- Input data -
____________________

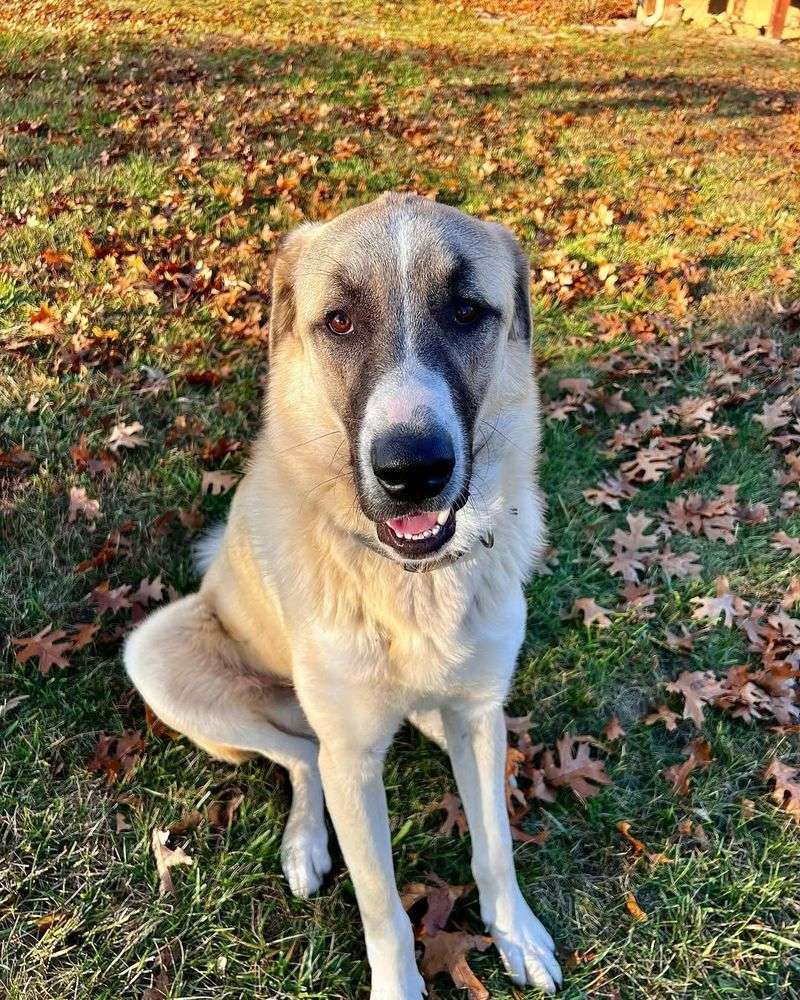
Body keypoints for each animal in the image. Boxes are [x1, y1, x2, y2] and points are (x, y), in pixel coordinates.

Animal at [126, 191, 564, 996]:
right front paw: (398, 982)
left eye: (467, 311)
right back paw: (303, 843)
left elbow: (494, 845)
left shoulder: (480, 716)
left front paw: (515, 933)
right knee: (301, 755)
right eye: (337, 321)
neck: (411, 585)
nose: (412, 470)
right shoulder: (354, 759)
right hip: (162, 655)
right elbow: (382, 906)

____________________

- Task description -
Write the entries above out in full, exactly, with no images.

- Written solution -
Body keypoints for each animal in the image. Boxes are [x1, y1, x2, y2] and points are (x, y), in pixel coordinates.

Animal at [126, 191, 564, 996]:
right front paw: (398, 982)
left eye: (467, 311)
right back paw: (303, 843)
left elbow: (494, 845)
left shoulder: (480, 716)
left front paw: (515, 933)
right knee: (301, 755)
right eye: (337, 321)
neck: (411, 585)
nose: (412, 470)
right shoulder: (354, 759)
right hip: (162, 655)
right elbow: (382, 906)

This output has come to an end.